--- ENTRIES PROVIDED Enclosed Below ---

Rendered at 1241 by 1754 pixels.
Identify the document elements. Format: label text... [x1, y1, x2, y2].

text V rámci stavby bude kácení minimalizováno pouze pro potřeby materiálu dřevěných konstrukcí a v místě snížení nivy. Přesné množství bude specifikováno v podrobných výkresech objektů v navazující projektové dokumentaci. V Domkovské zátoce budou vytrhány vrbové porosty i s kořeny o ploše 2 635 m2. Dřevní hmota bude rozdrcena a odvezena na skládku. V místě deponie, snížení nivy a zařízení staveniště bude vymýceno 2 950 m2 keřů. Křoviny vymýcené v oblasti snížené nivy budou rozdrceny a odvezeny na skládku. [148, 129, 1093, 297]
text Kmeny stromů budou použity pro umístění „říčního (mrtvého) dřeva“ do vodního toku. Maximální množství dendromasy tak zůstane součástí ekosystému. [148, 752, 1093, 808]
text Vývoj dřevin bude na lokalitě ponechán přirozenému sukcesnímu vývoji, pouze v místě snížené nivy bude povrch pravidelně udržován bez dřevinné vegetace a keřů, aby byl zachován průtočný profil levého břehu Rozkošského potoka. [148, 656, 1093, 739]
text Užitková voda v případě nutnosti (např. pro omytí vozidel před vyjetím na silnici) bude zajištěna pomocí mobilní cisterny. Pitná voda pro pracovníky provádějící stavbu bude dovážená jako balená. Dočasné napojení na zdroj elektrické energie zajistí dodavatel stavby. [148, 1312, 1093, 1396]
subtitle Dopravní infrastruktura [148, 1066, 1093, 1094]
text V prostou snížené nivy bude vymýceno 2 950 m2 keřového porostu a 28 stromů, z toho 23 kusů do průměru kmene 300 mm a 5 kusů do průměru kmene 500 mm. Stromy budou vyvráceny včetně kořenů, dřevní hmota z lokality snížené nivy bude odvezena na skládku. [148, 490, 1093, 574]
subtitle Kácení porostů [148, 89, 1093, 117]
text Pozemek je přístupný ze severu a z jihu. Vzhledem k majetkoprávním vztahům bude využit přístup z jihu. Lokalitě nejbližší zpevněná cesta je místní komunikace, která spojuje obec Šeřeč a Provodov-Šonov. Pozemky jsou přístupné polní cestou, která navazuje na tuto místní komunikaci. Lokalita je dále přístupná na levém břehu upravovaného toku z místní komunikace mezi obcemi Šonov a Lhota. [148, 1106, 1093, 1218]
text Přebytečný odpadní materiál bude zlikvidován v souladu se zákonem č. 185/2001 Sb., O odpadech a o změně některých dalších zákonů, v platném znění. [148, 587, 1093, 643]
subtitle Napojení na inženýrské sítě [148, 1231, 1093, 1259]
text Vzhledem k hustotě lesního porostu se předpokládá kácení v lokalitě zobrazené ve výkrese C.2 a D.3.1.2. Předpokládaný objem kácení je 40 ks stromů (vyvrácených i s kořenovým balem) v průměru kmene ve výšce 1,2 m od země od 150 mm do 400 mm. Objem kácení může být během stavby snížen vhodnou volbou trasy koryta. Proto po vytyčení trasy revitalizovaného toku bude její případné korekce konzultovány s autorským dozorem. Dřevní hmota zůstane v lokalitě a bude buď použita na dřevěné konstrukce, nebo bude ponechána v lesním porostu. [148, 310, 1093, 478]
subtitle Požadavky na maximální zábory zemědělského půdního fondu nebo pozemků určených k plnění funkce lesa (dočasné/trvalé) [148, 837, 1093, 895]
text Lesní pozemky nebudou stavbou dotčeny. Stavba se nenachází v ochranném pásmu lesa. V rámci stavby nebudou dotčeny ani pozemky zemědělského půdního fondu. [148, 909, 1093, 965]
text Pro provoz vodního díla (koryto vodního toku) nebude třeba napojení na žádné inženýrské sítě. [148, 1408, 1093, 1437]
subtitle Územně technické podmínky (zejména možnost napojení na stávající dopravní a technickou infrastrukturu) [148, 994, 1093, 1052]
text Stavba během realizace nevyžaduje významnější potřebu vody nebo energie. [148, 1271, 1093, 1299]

--- End of Enclosed ENTRIES PROVIDED ---

- **TO-DO ITEM**: Scan the listing above, and wherever a line holds the string "lesa", copy that line.

- **RESPONSE TO THE TASK**:
subtitle Požadavky na maximální zábory zemědělského půdního fondu nebo pozemků určených k plnění funkce lesa (dočasné/trvalé) [148, 837, 1093, 895]
text Lesní pozemky nebudou stavbou dotčeny. Stavba se nenachází v ochranném pásmu lesa. V rámci stavby nebudou dotčeny ani pozemky zemědělského půdního fondu. [148, 909, 1093, 965]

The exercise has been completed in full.